Prete Marcella, Dammacco Rosanna, Fatone Maria Celeste, Racanelli Vito
Internal Medicine Unit, Department of Biomedical Sciences and Human Oncology (DIMO), University of Bari Medical School, Piazza G. Cesare 11, 70124, Bari, Italy.
Department of Otorhinolaryngology and Ophthalmology, University of Bari Medical School, Bari, Italy.
Clin Exp Med. 2016 May;16(2):125-36. doi: 10.1007/s10238-015-0345-6. Epub 2015 Mar 28.
Autoimmune uveitis (AU), an inflammatory non-infectious process of the vascular layer of the eye, can lead to visual impairment and, in the absence of a timely diagnosis and suitable therapy, can even result in total blindness.
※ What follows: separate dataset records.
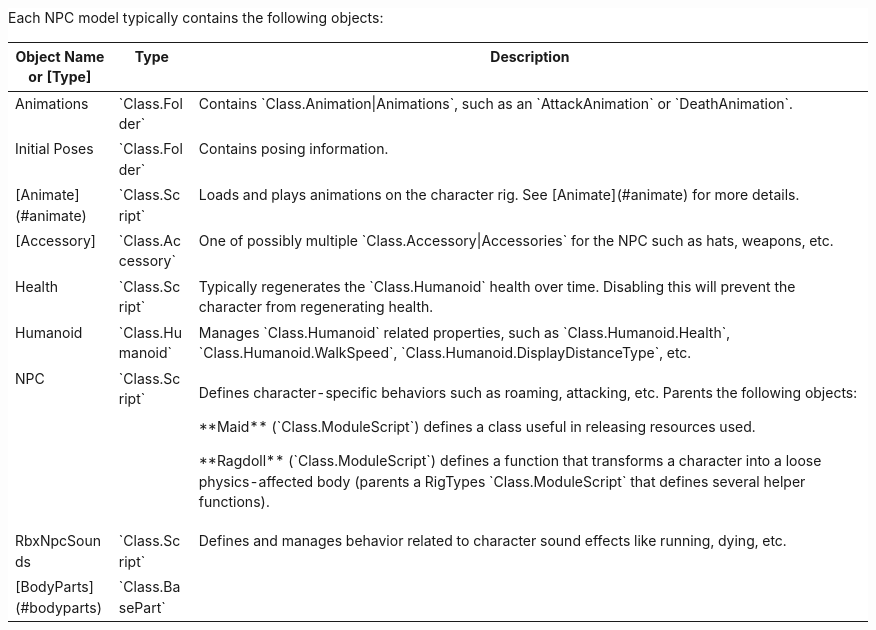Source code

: Each NPC model typically contains the following objects:

<table>
<thead>
  <tr>
    <th>Object Name or [Type]</th>
    <th>Type</th>
    <th>Description</th>
  </tr>
</thead>
<tbody>
  <tr>
    <td>Animations</td>
    <td>`Class.Folder`</td>
    <td>Contains `Class.Animation|Animations`, such as an `AttackAnimation` or `DeathAnimation`.</td>
  </tr>
  <tr>
    <td>Initial Poses</td>
    <td>`Class.Folder`</td>
    <td>Contains posing information.</td>
  </tr>
  <tr>
    <td>[Animate](#animate)</td>
    <td>`Class.Script`</td>
    <td>Loads and plays animations on the character rig. See [Animate](#animate) for more details.</td>
  </tr>
  <tr>
    <td>[Accessory]</td>
    <td>`Class.Accessory`</td>
    <td>One of possibly multiple `Class.Accessory|Accessories` for the NPC such as hats, weapons, etc. </td>
  </tr>
  <tr>
    <td>Health</td>
    <td>`Class.Script`</td>
    <td>Typically regenerates the `Class.Humanoid` health over time. Disabling this will prevent the character from regenerating health. </td>
  </tr>
  <tr>
    <td>Humanoid</td>
    <td>`Class.Humanoid`</td>
    <td>Manages `Class.Humanoid` related properties, such as `Class.Humanoid.Health`, `Class.Humanoid.WalkSpeed`, `Class.Humanoid.DisplayDistanceType`, etc.</td>
  </tr>
  <tr>
    <td>NPC</td>
    <td>`Class.Script`</td>
<td>
<p>Defines character-specific behaviors such as roaming, attacking, etc. Parents the following objects:</p>
<p>**Maid** (`Class.ModuleScript`) defines a class useful in releasing resources used.</p>
<p>**Ragdoll** (`Class.ModuleScript`) defines a function that transforms a character into a loose physics-affected body (parents a RigTypes `Class.ModuleScript` that defines several helper functions).</p>
</td>
  </tr>
  <tr>
    <td>RbxNpcSounds</td>
    <td>`Class.Script`</td>
    <td>Defines and manages behavior related to character sound effects like running, dying, etc.</td>
  </tr>
  <tr>
    <td>[BodyParts](#bodyparts)</td>
    <td>`Class.BasePart`</td>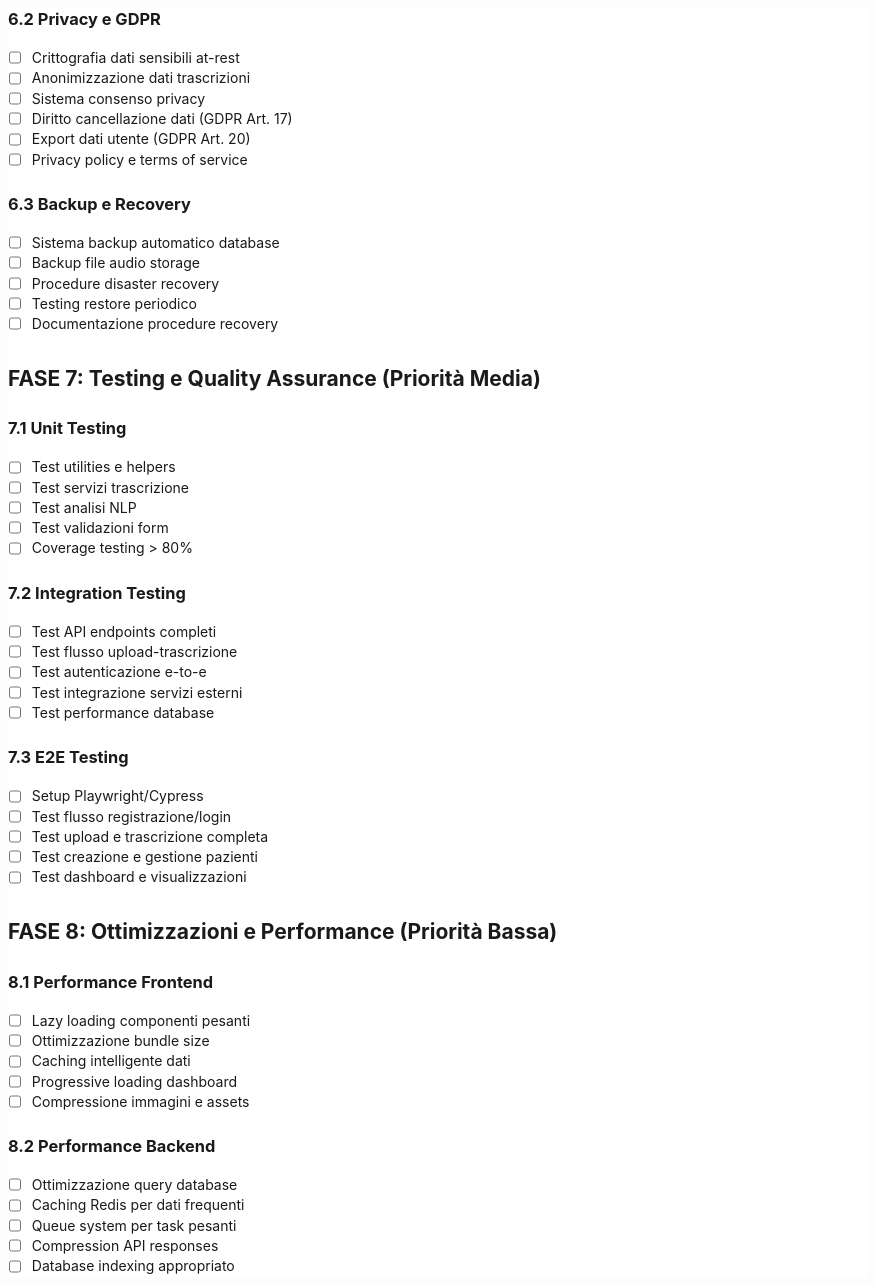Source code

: ### 6.2 Privacy e GDPR
- [ ] Crittografia dati sensibili at-rest
- [ ] Anonimizzazione dati trascrizioni
- [ ] Sistema consenso privacy
- [ ] Diritto cancellazione dati (GDPR Art. 17)
- [ ] Export dati utente (GDPR Art. 20)
- [ ] Privacy policy e terms of service

### 6.3 Backup e Recovery
- [ ] Sistema backup automatico database
- [ ] Backup file audio storage
- [ ] Procedure disaster recovery
- [ ] Testing restore periodico
- [ ] Documentazione procedure recovery

## FASE 7: Testing e Quality Assurance (Priorità Media)

### 7.1 Unit Testing
- [ ] Test utilities e helpers
- [ ] Test servizi trascrizione
- [ ] Test analisi NLP
- [ ] Test validazioni form
- [ ] Coverage testing > 80%

### 7.2 Integration Testing
- [ ] Test API endpoints completi
- [ ] Test flusso upload-trascrizione
- [ ] Test autenticazione e-to-e
- [ ] Test integrazione servizi esterni
- [ ] Test performance database

### 7.3 E2E Testing
- [ ] Setup Playwright/Cypress
- [ ] Test flusso registrazione/login
- [ ] Test upload e trascrizione completa
- [ ] Test creazione e gestione pazienti
- [ ] Test dashboard e visualizzazioni

## FASE 8: Ottimizzazioni e Performance (Priorità Bassa)

### 8.1 Performance Frontend
- [ ] Lazy loading componenti pesanti
- [ ] Ottimizzazione bundle size
- [ ] Caching intelligente dati
- [ ] Progressive loading dashboard
- [ ] Compressione immagini e assets

### 8.2 Performance Backend
- [ ] Ottimizzazione query database
- [ ] Caching Redis per dati frequenti
- [ ] Queue system per task pesanti
- [ ] Compression API responses
- [ ] Database indexing appropriato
The majority of AU cases are idiopathic, whereas fewer than 20 % are associated with systemic diseases. The clinical severity of AU depends on whether the anterior, intermediate, or posterior part of the uvea is involved and may range from almost asymptomatic to rapidly sight-threatening forms. Race, genetic background, and environmental factors can also influence the clinical picture. The pathogenetic mechanism of AU is still poorly defined, given its remarkable heterogeneity and the many discrepancies between experimental and human uveitis. Even so, the onset of AU is thought to be related to an aberrant T cell-mediated immune response, triggered by inflammation and directed against retinal or cross-reactive antigens. B cells may also play a role in uveal antigen presentation and in the subsequent activation of T cells. The management of AU remains a challenge for clinicians, especially because of the paucity of randomized clinical trials that have systematically evaluated the effectiveness of different drugs. In addition to topical treatment, several different therapeutic options are available, although a standardized regimen is thus far lacking. Current guidelines recommend corticosteroids as the first-line therapy for patients with active AU. Immunosuppressive drugs may be subsequently required to treat steroid-resistant AU and for steroid-sparing purposes. The recent introduction of biological agents, such as those targeting tumor necrosis factor-α, is expected to remarkably increase the percentages of responders and to prevent irreversible sight impairment. This paper reviews the clinical features of AU and its crucial pathogenetic targets in relation to the current therapeutic perspectives. Also, the largest clinical trials conducted in the last 12 years for the treatment of AU are summarized and critically discussed.
自身免疫性葡萄膜炎(AU)是一种眼部血管层的炎症性非感染性疾病,可导致视力损害,若未及时诊断和进行适当治疗,甚至会导致完全失明。大多数AU病例为特发性,而与全身性疾病相关的病例不到20%。AU的临床严重程度取决于葡萄膜的前部、中间部或后部是否受累,其范围可从几乎无症状到迅速威胁视力的形式。种族、遗传背景和环境因素也会影响临床表现。由于AU具有显著的异质性以及实验性葡萄膜炎与人类葡萄膜炎之间存在许多差异,其发病机制仍不清楚。即便如此,AU的发病被认为与异常的T细胞介导的免疫反应有关,这种反应由炎症触发并针对视网膜或交叉反应性抗原。B细胞也可能在葡萄膜抗原呈递及随后的T细胞激活中发挥作用。AU的治疗对临床医生来说仍然是一项挑战,尤其是因为缺乏系统评估不同药物疗效的随机临床试验。除局部治疗外,有几种不同的治疗选择,尽管目前还缺乏标准化方案。目前的指南推荐将皮质类固醇作为活动性AU患者的一线治疗药物。随后可能需要使用免疫抑制药物来治疗对类固醇耐药的AU以及为了减少类固醇的使用。最近引入的生物制剂,如那些靶向肿瘤坏死因子-α的药物,预计将显著提高缓解率并预防不可逆的视力损害。本文回顾了AU的临床特征及其与当前治疗观点相关的关键发病靶点。此外,还总结并批判性地讨论了过去12年中为治疗AU而进行的最大规模临床试验。